■ **LIST OF TASKS**:
1. Answer these from the article on Arizona grape growing:
(a) Where is the grape-growing area mentioned at the start, relative to Tucson?
(b) In what year did Dutt and Brophy start the first Arizona experimental vineyard?
(c) How many grape varieties are grown at Callaghan Vineyards?
2. Pick up the article on Arizona grape growing after its last sentence and write what comes next.

■ **TEXT FOR ANALYSIS**:
---*---
Arizona Grape Growing Challenges
Unexpected location, satisfying results
Though most people might not think that an area an hour south of Tucson, Ariz., could produce good wine grapes, Kent Callaghan knows it can. Most growers say it starts with the grapes, but Callaghan says, "That is just the start."
Arizona vineyard history
The first Arizona experimental vineyard was started in 1973 by Dr. Gordon Dutt and Blake Brophy. In 1979, Dutt decided to plant Arizona's first commercial vineyard and in 1983 opened a winery. The 25-acre Sonoita Vineyards is still in operation today just outside Elgin.
Petit Verdot grapes await the rains of a morning storm heading to Callaghan Vineyards. This is just one of the 20 to 25 varieties grown at this Southeast Arizona vineyard.
---*---
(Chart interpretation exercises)
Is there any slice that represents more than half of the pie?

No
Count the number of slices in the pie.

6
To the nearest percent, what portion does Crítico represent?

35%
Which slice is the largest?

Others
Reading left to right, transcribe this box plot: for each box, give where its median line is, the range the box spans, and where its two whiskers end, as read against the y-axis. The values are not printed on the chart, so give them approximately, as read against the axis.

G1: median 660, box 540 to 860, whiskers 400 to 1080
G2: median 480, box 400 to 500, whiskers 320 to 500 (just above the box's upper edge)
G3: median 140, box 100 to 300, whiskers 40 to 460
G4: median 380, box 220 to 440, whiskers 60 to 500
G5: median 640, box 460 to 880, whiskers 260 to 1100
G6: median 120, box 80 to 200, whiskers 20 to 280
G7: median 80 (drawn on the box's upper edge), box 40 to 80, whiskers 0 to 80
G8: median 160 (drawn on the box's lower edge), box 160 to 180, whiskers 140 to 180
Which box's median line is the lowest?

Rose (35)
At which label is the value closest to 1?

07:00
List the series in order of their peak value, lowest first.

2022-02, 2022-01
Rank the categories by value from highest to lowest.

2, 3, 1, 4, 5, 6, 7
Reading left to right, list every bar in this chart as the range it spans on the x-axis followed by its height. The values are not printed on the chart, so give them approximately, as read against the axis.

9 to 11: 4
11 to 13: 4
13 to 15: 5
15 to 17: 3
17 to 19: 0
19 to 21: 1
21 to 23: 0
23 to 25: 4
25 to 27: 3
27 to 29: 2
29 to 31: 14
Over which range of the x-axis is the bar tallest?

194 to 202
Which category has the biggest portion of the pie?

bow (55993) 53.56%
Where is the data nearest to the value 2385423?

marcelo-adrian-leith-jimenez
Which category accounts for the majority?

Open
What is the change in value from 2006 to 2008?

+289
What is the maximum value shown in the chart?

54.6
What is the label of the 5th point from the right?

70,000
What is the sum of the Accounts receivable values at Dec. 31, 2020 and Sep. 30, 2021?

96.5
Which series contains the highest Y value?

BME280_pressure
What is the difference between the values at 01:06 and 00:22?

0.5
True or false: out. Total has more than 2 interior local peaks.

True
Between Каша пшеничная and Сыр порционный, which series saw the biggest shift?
---*---
■ **ANSWERS PROVIDED**:
1.
(a) An hour south of Tucson.
(b) 1973.
(c) 20 to 25.

2.
ALL PHOTOS COURTESY OF CALLAGHAN VINEYARDS
Harold Callaghan made wine at home for a few years before deciding he wanted to make it a business. He was familiar with Dutt's experiments and successes and decided to look for some land in that same area. In 1988 he purchased some land. Then, in the spring of 1990, Harold, his wife, Karen, and son, Kent, formed a family partnership and planted the first 17 acres of Callaghan Vineyards. They produced their first vintage of 300 cases of wine in 1991. Kent started buying out his parents in 1996 and is now the sole owner, as well as chief viticulturist, winemaker and vintner.
Kent Callaghan - viticulturist
Callaghan says the soil in the Sonoita-Elgin area is a sandy, gravelly clay loam. It is an iron-rich red soil that is also high in bicarbonates. It is low in nitrogen, zinc and phosphorus. Callaghan states, "It is very similar to some of the best grape growing soils of Spain." The water in the area is also high in bicarbonates. Phosphoric acid is injected into the irrigation water to counter the bicarbonates and increase the phosphorus. Magnesium sulfate and zinc sulfate are applied as foliar sprays. He used to apply a fair amount of nitrogen, but doesn't anymore. He found it produced too much vine and leaf growth and didn't help the fruit. He started tissue testing and determined that enough nitrogen was present in the rain so additional applications aren't necessary.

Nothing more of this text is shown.